» **Given passage**
This is my actual coffee mug:
Part of me does appreciate the efforts being made to further the Autism Awareness campaign but the realist in me thinks that we are all very aware of autism by now. What most are not aware of is what the different levels of autism look like, what it does to a family and what will we do with all that awareness in in the next 2 decades when these growing number of children age out of the system? Stop sugar coating this disorder! If you think you have an idea of what autism is by watching Parenthood, Mack & Moxy or Rainman than you are very misinformed. There are a lot of things this society has a hard time stomaching and watching so we chose not to; images from the Holocaust, pictures from slavery and the Civil Rights Movement, child abuse and the list goes on. When one of these topics do get coverage it’s on a TV special or documentary with parental warnings letting the viewers know the following subject matter may be disturbing to some. Haven’t parents already educated their children and warned them that the world isn’t always pretty and ain’t always fair? Being raised under the Jewish faith I saw my first images of Nazi Germany when I was in Kindergarten. Yes, I was shocked but I wasn’t terrified or scarred for life, I was emboldened and strengthened that I must never forget. I know the same is true for Black families in our country. They don’t shield their youth from the Civil Rights Movement or the heinous history they have endured, they educate from it. As a society we are faced again with another epidemic; Autism. Do our society and our children who will become the future a real public service. Teach them the truth, the whole truth; the rocking, flapping, self-injurious, headbanging, non-verbal, wearing diapers at 19 year old truth. Teach this now when they are young so they aren’t shocked or so they don’t sweep it under the rug because it’s too hard to see and makes them feel uncomfortable later. Have more faith in the children you are raising and in yourself, I promise you Elmo can handle it.

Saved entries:

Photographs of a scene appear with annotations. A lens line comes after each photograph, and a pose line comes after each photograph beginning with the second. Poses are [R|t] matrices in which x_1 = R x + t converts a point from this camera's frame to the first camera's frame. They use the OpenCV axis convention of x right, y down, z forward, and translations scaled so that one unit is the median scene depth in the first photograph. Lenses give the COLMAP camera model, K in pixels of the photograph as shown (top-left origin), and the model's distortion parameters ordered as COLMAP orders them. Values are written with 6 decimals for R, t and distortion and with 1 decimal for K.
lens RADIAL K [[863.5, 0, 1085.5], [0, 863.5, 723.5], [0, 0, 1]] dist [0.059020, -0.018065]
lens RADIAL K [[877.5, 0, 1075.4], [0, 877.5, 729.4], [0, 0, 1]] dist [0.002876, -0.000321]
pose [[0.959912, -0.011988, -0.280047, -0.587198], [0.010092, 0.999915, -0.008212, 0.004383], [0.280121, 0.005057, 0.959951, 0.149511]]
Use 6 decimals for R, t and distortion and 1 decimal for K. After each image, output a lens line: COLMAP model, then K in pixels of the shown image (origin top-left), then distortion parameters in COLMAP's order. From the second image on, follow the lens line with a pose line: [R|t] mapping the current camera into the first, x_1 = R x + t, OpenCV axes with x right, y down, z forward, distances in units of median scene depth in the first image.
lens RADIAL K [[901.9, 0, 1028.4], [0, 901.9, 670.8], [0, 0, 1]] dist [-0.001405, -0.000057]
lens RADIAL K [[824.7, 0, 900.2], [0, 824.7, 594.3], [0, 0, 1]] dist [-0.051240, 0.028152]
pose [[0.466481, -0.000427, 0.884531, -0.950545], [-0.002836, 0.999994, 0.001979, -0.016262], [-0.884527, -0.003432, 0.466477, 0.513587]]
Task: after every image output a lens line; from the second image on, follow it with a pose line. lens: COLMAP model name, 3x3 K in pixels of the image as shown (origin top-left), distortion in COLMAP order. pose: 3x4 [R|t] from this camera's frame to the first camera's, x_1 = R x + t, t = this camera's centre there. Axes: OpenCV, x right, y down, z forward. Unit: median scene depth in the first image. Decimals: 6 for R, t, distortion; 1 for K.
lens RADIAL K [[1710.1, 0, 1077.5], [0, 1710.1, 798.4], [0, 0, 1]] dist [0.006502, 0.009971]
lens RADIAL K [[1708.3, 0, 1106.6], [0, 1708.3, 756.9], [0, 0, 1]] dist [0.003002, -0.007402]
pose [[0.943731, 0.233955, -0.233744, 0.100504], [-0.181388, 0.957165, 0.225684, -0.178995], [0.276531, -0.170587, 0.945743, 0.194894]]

» **What you will do**
(A) According to the autism awareness post, at what point in school did the writer first see images of Nazi Germany?
(B) Does each statement agree with the autism awareness post? Answer yes or no for each, quoting the words from the post that decide it.
(i) The writer was raised in the Jewish faith.
(ii) Seeing images of Nazi Germany left the writer terrified and scarred for life.
(iii) Watching Parenthood gives an accurate idea of what autism is.
The data has nothing to do with the autism awareness post.

» **Activity answers**
(A) In Kindergarten.

(B)
(i) Yes: "Being raised under the Jewish faith"
(ii) No: "I wasn’t terrified or scarred for life"
(iii) No: "If you think you have an idea of what autism is by watching Parenthood, Mack & Moxy or Rainman than you are very misinformed."